|
Jezus, wat een avond. Ik wou dat ik niet bestond. Het had een kutavond kunnen zijn, maar het werd mooi. Toen nog mooier. Daarna werd het verschrikkelijk. Een heel lang verhaal, ik barst uit elkaar.
Voor het eten uitte mijn moeder haar zorgen. Ik at zo weinig de laatste tijd, was dunner geworden. Ik werd daar heel somber van, waarom weet ik niet. Ik wil niet dat mijn ouders het zien, ik wil ze geen pijn doen.
Met een rotgevoel ging ik naar J., hij zag meteen dat er wat aan de hand was. Hij sloeg zijn armen om me heen en liet me praten. Ik vertelde wat mijn moeder had gezegd, ik vertelde dat ik gewoon zo bang voor het stoppen ben, bang ben dat ik gigantisch terug val op mijn eetstoornis, bang ben dat ik alles kapot maak, voor zover ik dat nog niet had gedaan.

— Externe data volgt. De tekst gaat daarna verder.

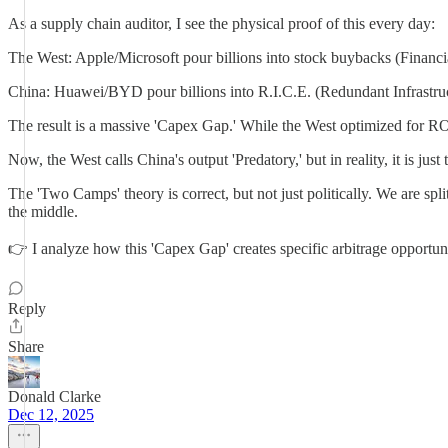
As a supply chain auditor, I see the physical proof of this every day:
The West: Apple/Microsoft pour billions into stock buybacks (Financi
China: Huawei/BYD pour billions into R.I.C.E. (Redundant Infrastru
The result is a massive 'Capex Gap.' While the West optimized for 
Now, the West calls China's output 'Predatory,' but in reality, it is 
The 'Two Camps' theory is correct, but not just politically. We are s
the middle.
👉 I analyze how this 'Capex Gap' creates specific arbitrage opportunit
Reply
Share
Donald Clarke
Dec 12, 2025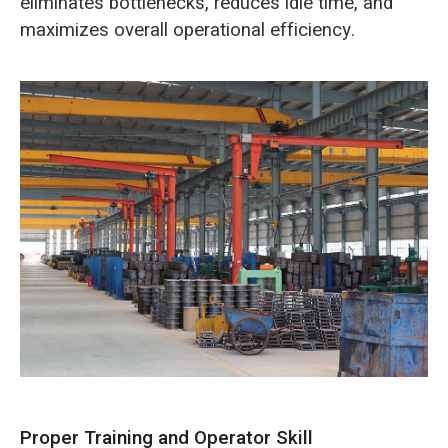
eliminates bottlenecks, reduces idle time, and
maximizes overall operational efficiency.
Proper Training and Operator Skill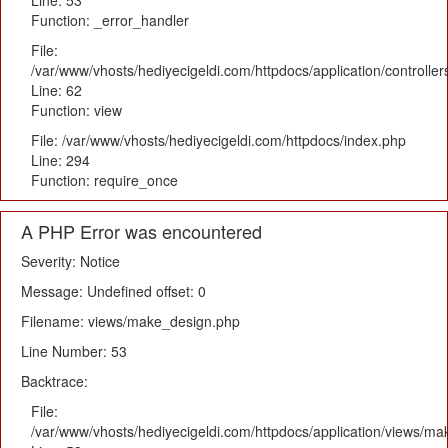
Line: 53
Function: _error_handler
File:
/var/www/vhosts/hediyecigeldi.com/httpdocs/application/controlle
Line: 62
Function: view
File: /var/www/vhosts/hediyecigeldi.com/httpdocs/index.php
Line: 294
Function: require_once
A PHP Error was encountered
Severity: Notice
Message: Undefined offset: 0
Filename: views/make_design.php
Line Number: 53
Backtrace:
File:
/var/www/vhosts/hediyecigeldi.com/httpdocs/application/views/m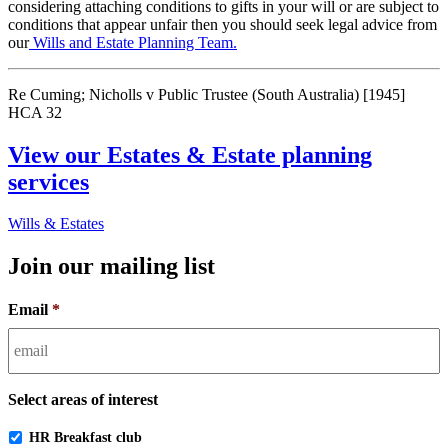
considering attaching conditions to gifts in your will or are subject to
conditions that appear unfair then you should seek legal advice from
our
Wills and Estate Planning Team.
Re Cuming; Nicholls v Public Trustee (South Australia) [1945]
HCA 32
View our Estates & Estate planning
services
Wills & Estates
Join our mailing list
Email
*
Select areas of interest
HR Breakfast club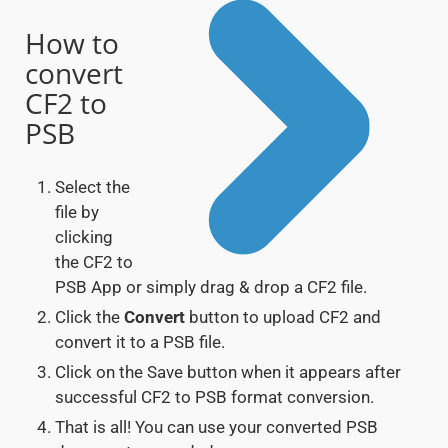
How to
convert
CF2 to
PSB
Select the
file by
clicking
the CF2 to
PSB App or simply drag & drop a CF2 file.
Click the
Convert
button to upload CF2 and
convert it to a PSB file.
Click on the Save button when it appears after
successful CF2 to PSB format conversion.
That is all! You can use your converted PSB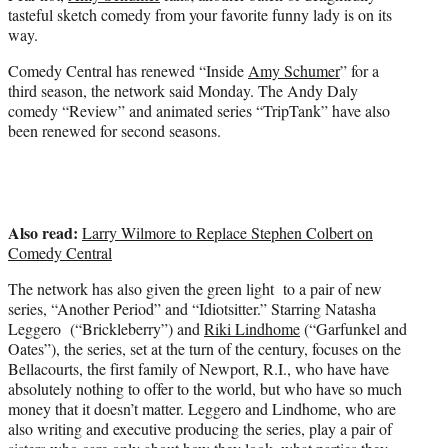
e
tasteful sketch comedy from your favorite funny lady is on its
r
way.
)
Comedy Central has renewed “Inside
Amy Schumer
” for a
third season, the network said Monday. The Andy Daly
comedy “Review” and animated series “TripTank” have also
been renewed for second seasons.
Also read:
Larry Wilmore to Replace Stephen Colbert on
Comedy Central
The network has also given the green light to a pair of new
series, “Another Period” and “Idiotsitter.” Starring Natasha
Leggero (“Brickleberry”) and
Riki Lindhome
(“Garfunkel and
Oates”), the series, set at the turn of the century, focuses on the
Bellacourts, the first family of Newport, R.I., who have have
absolutely nothing to offer to the world, but who have so much
money that it doesn’t matter. Leggero and Lindhome, who are
also writing and executive producing the series, play a pair of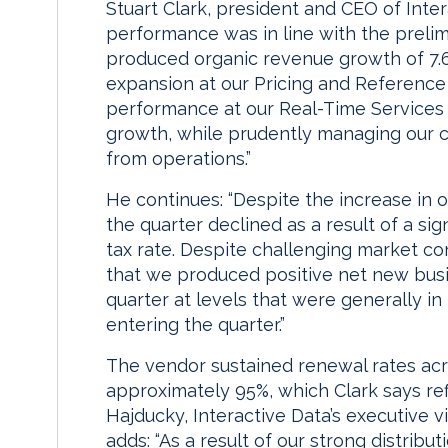
Stuart Clark, president and CEO of Inter
performance was in line with the preli
produced organic revenue growth of 7.6%
expansion at our Pricing and Reference 
performance at our Real-Time Services 
growth, while prudently managing our co
from operations.”
He continues: “Despite the increase in o
the quarter declined as a result of a sign
tax rate. Despite challenging market co
that we produced positive net new busin
quarter at levels that were generally in
entering the quarter.”
The vendor sustained renewal rates acros
approximately 95%, which Clark says refl
Hajducky, Interactive Data’s executive vi
adds: “As a result of our strong distribu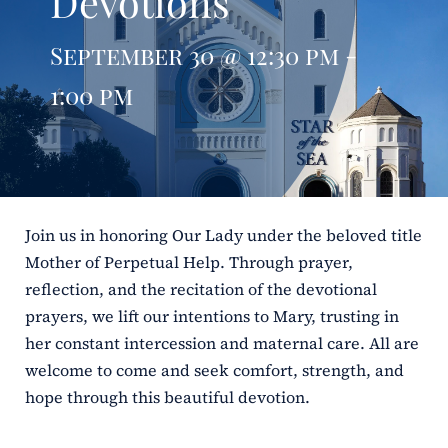
Devotions
ERC
September 30 @ 12:30 pm -
Shrines
1:00 pm
Schools
Join us in honoring Our Lady under the beloved title
Mother of Perpetual Help. Through prayer,
reflection, and the recitation of the devotional
prayers, we lift our intentions to Mary, trusting in
her constant intercession and maternal care. All are
welcome to come and seek comfort, strength, and
hope through this beautiful devotion.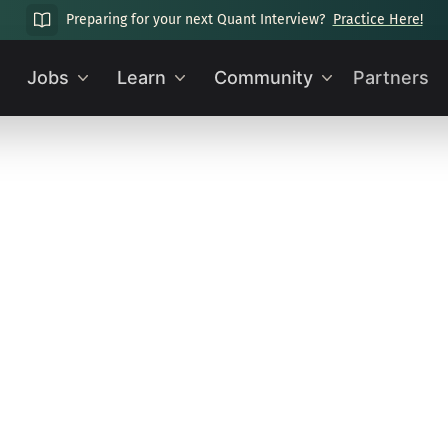
Preparing for your next Quant Interview?
Practice Here!
Jobs
Learn
Community
Partners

Hij wiegde me heen en weer, streelde mijn haren. Alles zou goed komen, ik hoefde het niet alleen te doen. Hij en K. zouden me helpen, samen zouden we het wel redden. Als ik het niet meer trok, als ik me kut voelde, kon ik daarheen komen. Naar hem of naar K., ze zouden altijd voor me klaarstaan.

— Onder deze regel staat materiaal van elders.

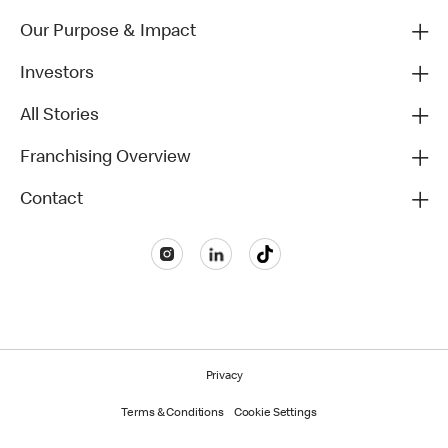
Our Purpose & Impact
Investors
All Stories
Franchising Overview
Contact
Privacy
Terms & Conditions
Cookie Settings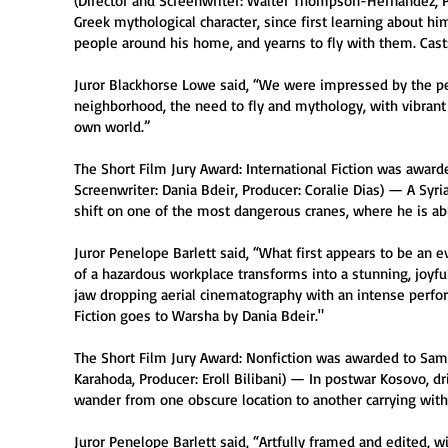
(Director and Screenwriter: Walter Thompson-Hernández, Pr
Greek mythological character, since first learning about hi
people around his home, and yearns to fly with them. Cast:
Juror Blackhorse Lowe said, “We were impressed by the pe
neighborhood, the need to fly and mythology, with vibrant
own world.”
The Short Film Jury Award: International Fiction was award
Screenwriter: Dania Bdeir, Producer: Coralie Dias) — A Syri
shift on one of the most dangerous cranes, where he is abl
Juror Penelope Barlett said, “What first appears to be an 
of a hazardous workplace transforms into a stunning, joyful
jaw dropping aerial cinematography with an intense perform
Fiction goes to Warsha by Dania Bdeir."
The Short Film Jury Award: Nonfiction was awarded to Sami
Karahoda, Producer: Eroll Bilibani) — In postwar Kosovo, dr
wander from one obscure location to another carrying with 
Juror Penelope Barlett said, “Artfully framed and edited, wit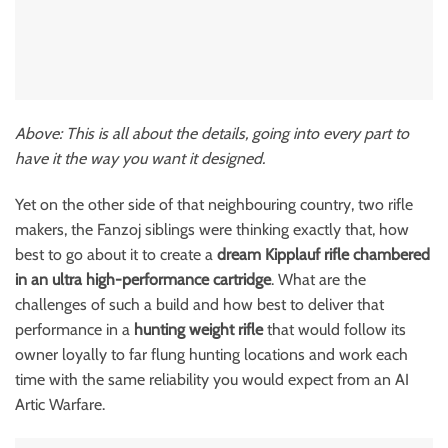
Above: This is all about the details, going into every part to
have it the way you want it designed.
Yet on the other side of that neighbouring country, two rifle
makers, the Fanzoj siblings were thinking exactly that, how
best to go about it to create a
dream Kipplauf rifle chambered
in an ultra high-performance cartridge
. What are the
challenges of such a build and how best to deliver that
performance in a
hunting weight rifle
that would follow its
owner loyally to far flung hunting locations and work each
time with the same reliability you would expect from an AI
Artic Warfare.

Ik was een beetje gerust gesteld, maar bleef me bedrukt voelen. We zoenden wat, toen J. vroeg hoe hij het nou moest zien tussen ons. Ik zei dat ik het niet wist, vroeg wat hij er van dacht. Hij wilde het wel proberen. Ik wist niet wat ik wilde, was verward. Vlak voor hij ging slapen zei ik dat we het dan maar moesten proberen, al zou het een moeilijke tijd worden. Hij zei weer dat het wel goed kwam, met z’n drieën zouden we het redden.
Ik liep naar K.’s kamer, waar het aardig druk was. K. en A. waren er, twee buren, ook speedfreaks en P. was er.

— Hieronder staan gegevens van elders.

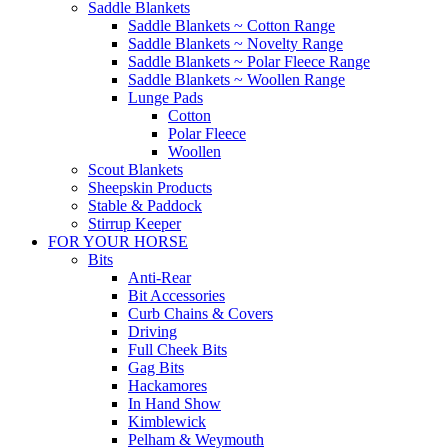
Saddle Blankets
Saddle Blankets ~ Cotton Range
Saddle Blankets ~ Novelty Range
Saddle Blankets ~ Polar Fleece Range
Saddle Blankets ~ Woollen Range
Lunge Pads
Cotton
Polar Fleece
Woollen
Scout Blankets
Sheepskin Products
Stable & Paddock
Stirrup Keeper
FOR YOUR HORSE
Bits
Anti-Rear
Bit Accessories
Curb Chains & Covers
Driving
Full Cheek Bits
Gag Bits
Hackamores
In Hand Show
Kimblewick
Pelham & Weymouth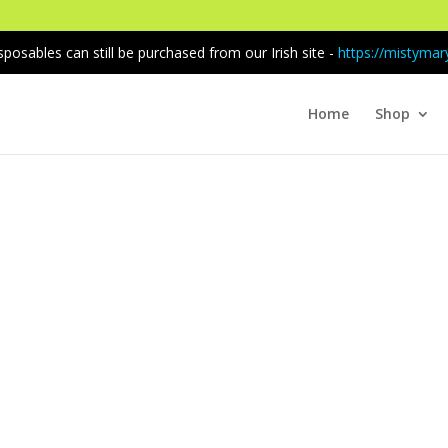
sposables can still be purchased from our Irish site -
https://mistymary
Home
Shop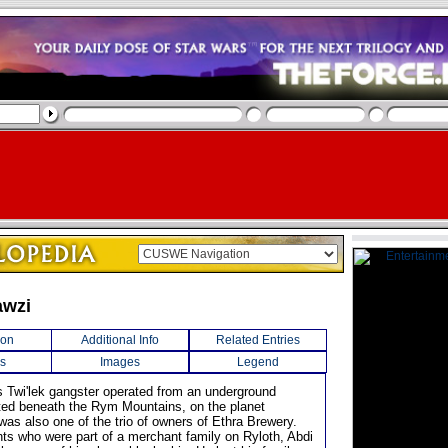
awzi
ion
Additional Info
Related Entries
s
Images
Legend
us Twi'lek gangster operated from an underground
ated beneath the Rym Mountains, on the planet
was also one of the trio of owners of Ethra Brewery.
nts who were part of a merchant family on Ryloth, Abdi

Het was best gezellig, P. en ik zaten weer te ouwehoeren. Rond 11 uur gingen de buren weg, wij gingen met z’n vieren pokeren. Ik heb het nog nooit zo leuk gehad met P..
Voor we begonnen lulden P. en ik A. uit.
P. zei triomfantelijk dat wij dat goed konden. De rest van de tijd was het steeds ‘wij’. We hadden echt lol. Net als zondag was hij op de wereld, vrolijk. Misschien heb ik hem zelfs nog nooit zo gezien, ook niet voor de brand.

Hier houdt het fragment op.